WHAT IS NEEDED :: Only the lines from the line containing "[265,451,293,462] we -> [527,132,553,144] you" to the end of the entries, both included, belong in your answer, and each must match exactly.
━━━━━━━━━━━━━━━━
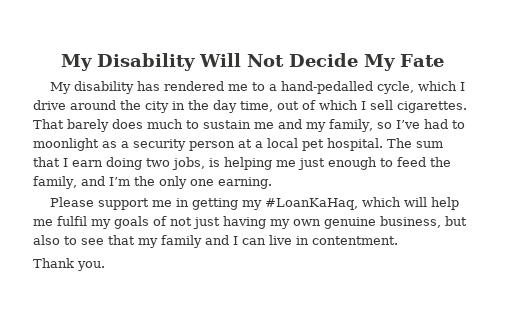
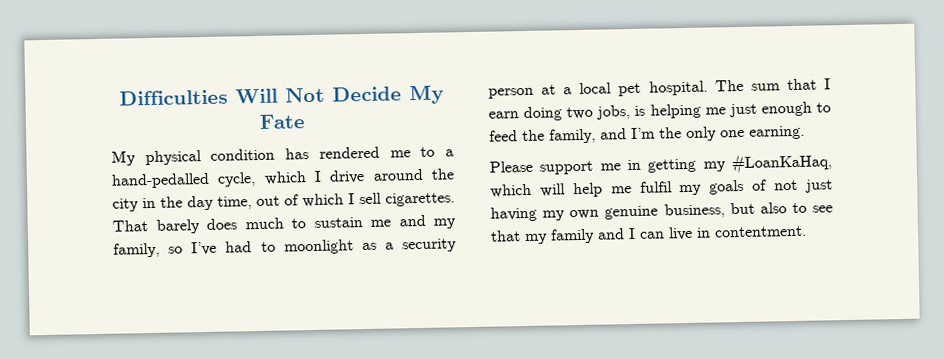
[61,53,196,71] My Disability -> [119,89,228,106] Difficulties
[74,81,135,94] disability -> [144,148,276,166] physical condition
[33,258,105,271] // Thank you. -> (807, 231) none

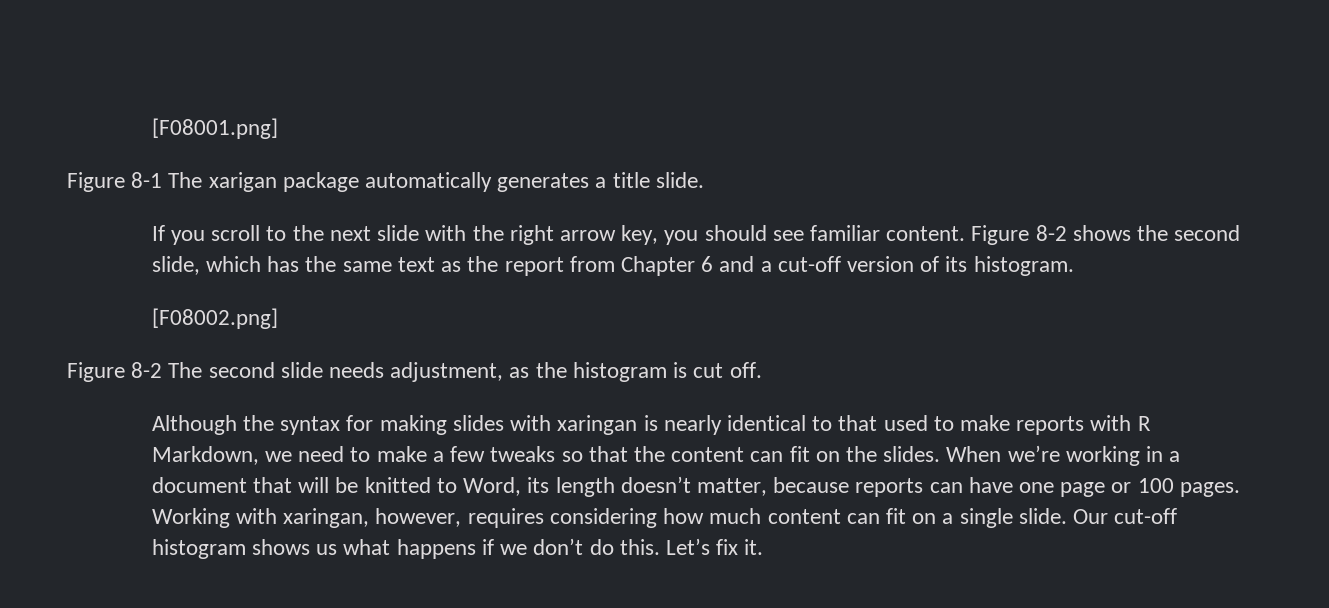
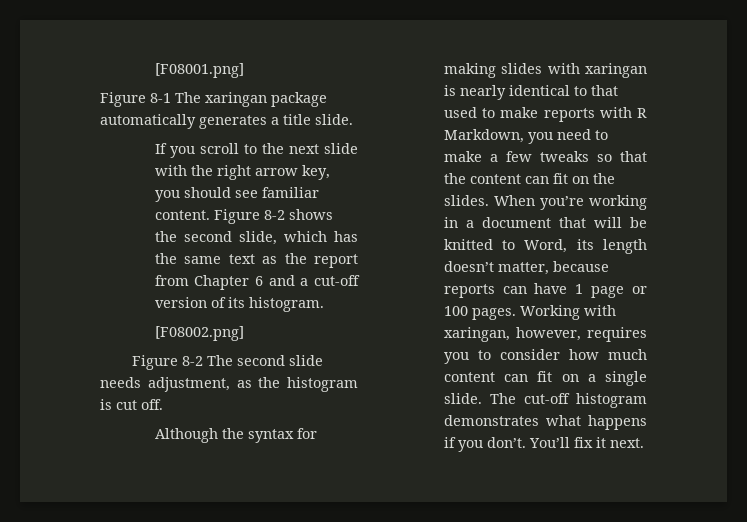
[208,172,277,192] xarigan -> [205,92,267,107] xaringan
[265,451,293,462] we -> [527,132,553,144] you
[1007,445,1060,462] we’re -> [539,196,584,210] you’re
[1018,482,1054,493] one -> [575,284,584,294] 1
[549,508,657,528] considering -> [443,349,560,364] you to consider
[1072,509,1108,524] Our -> [489,393,516,404] The
[252,539,338,555] shows us -> [443,415,539,426] demonstrates
[500,538,764,555] we don’t do this. Let’s fix it. -> [457,437,644,452] you don’t. You’ll fix it next.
━━━━━━━━━━━━━━━━
ANSWER AREA ::
[265,451,293,462] we -> [527,132,553,144] you
[1007,445,1060,462] we’re -> [539,196,584,210] you’re
[1018,482,1054,493] one -> [575,284,584,294] 1
[549,508,657,528] considering -> [443,349,560,364] you to consider
[1072,509,1108,524] Our -> [489,393,516,404] The
[252,539,338,555] shows us -> [443,415,539,426] demonstrates
[500,538,764,555] we don’t do this. Let’s fix it. -> [457,437,644,452] you don’t. You’ll fix it next.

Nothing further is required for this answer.